I was driving home from a work when my car started to choke & sputter & died.

I barely managed to coast, cruising, into a gas station, glad only that I would not be blocking traffic on the highway & would have a somewhat warm spot to wait for the tow truck. it wouldn’t even turn over. before I could make the call, I saw a woman walking out of the “quickie mart” building, & it looked like she slipped on some ice & fell into a gas pump! so I got out to see if she was okay. when I got there, it looked more like she had been overcome by sobs than that she had fallen. she was a young woman who looked really haggard with dark circles under her eyes. she dropped something as I helped her up, & I picked it up to give it to her. it was a nickel.

at that moment, everything came into focus for me: the crying woman, the ancient Suburban crammed full of stuff with 3 kids in the back (1 in a car seat), & the gas pump reading $4.95. I asked her if she was okay & if she needed help, & she just kept saying “I don’t want my kids to see me crying,” so we stood on the other side of the pump from her car. she said she was driving to California & that things were very hard for her right now.

so, I asked, “& you were praying?” that made her back away from me a little, but I assured her I was not a crazy person & said, “HE heard you, & HE sent me.”

I took out my card & swiped it through the card reader on the pump so she could fill up her car completely, & while it was fueling, walked to the next door McDonald’s & bought 2 big bags of food, some gift certificates for more, & a big cup of coffee. she gave the food to the kids in the car who attacked it like wolves, & we stood by the pump eating fries & talking a little.

she told me her name & that she lived nearby. her boyfriend left 2 months ago, & she had not been able to make ends meet. she knew she wouldn’t have money to pay the rent January 1st, & finally, in desperation, had called her parents, with whom she had not spoken in about 5 years. they lived in California & said she could come live with them & try to get on her feet there.

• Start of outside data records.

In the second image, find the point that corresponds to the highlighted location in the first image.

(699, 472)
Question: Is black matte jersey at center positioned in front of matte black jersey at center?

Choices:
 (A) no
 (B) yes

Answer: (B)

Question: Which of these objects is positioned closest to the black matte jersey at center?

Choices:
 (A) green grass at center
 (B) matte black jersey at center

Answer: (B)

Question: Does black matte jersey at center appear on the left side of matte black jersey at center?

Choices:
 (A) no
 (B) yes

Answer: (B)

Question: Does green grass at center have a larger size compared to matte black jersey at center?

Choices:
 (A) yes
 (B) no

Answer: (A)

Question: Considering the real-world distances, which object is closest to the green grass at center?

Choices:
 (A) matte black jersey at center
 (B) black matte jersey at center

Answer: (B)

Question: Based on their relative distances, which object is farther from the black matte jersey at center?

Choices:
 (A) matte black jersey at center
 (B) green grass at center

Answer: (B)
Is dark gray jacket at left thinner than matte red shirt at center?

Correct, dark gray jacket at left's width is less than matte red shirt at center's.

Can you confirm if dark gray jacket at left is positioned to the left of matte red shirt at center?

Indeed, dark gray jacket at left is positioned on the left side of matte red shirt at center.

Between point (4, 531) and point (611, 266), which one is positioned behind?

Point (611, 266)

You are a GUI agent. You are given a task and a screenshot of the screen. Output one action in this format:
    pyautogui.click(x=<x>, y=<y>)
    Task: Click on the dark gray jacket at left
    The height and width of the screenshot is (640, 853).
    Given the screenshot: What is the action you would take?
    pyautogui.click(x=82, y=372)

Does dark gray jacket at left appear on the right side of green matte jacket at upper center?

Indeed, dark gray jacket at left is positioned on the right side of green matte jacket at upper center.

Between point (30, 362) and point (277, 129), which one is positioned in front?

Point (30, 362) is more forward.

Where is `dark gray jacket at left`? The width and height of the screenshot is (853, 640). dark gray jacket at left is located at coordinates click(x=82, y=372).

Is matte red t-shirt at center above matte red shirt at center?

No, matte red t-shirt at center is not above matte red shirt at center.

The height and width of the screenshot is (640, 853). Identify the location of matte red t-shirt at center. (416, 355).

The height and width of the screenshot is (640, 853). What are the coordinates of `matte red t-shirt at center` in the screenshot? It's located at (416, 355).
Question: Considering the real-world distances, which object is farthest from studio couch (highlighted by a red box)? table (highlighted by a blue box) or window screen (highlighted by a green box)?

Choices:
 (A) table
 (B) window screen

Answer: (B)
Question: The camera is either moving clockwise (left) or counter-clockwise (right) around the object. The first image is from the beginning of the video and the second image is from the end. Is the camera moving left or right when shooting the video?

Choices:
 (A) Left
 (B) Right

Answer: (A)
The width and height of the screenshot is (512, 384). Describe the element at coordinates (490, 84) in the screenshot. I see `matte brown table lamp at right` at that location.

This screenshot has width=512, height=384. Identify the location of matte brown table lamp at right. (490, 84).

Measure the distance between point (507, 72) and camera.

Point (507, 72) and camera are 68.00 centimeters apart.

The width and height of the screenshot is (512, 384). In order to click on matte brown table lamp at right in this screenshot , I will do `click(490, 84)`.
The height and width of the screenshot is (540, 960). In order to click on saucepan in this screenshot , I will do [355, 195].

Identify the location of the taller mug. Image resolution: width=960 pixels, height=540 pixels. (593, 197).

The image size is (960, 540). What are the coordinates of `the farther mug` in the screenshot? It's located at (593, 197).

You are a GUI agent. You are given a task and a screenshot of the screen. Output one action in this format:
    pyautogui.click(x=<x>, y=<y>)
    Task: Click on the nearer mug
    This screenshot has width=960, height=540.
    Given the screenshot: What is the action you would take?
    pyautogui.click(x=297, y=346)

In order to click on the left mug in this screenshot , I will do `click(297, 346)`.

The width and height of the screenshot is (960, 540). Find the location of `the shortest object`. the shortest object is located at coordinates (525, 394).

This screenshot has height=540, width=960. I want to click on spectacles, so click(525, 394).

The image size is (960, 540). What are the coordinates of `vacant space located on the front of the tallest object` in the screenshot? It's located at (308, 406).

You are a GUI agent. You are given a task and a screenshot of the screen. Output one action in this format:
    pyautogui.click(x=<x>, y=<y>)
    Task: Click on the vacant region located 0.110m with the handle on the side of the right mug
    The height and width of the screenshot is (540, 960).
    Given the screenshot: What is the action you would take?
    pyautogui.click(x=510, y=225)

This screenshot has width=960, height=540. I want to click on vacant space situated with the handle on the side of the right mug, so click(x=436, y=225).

so she packed up everything she owned in the car. she told the kids they were going to California for Christmas but not that they were going to live there.

I gave her my gloves & a little hug & said a quick prayer with her for safety on the road. as I was walking over to my car, she said, “So, are you like an angel or something?”

this definitely made me cry. I said, “Sweetie, at this time of year, angels are really busy, so sometimes GOD uses regular people.”

it was so incredible to be a part of someone else’s miracle. & of course, when I got in my car, it started right away & got me home with no problem. I’ll put it in the shop tomorrow for a check, but I suspect the mechanic won’t find anything wrong.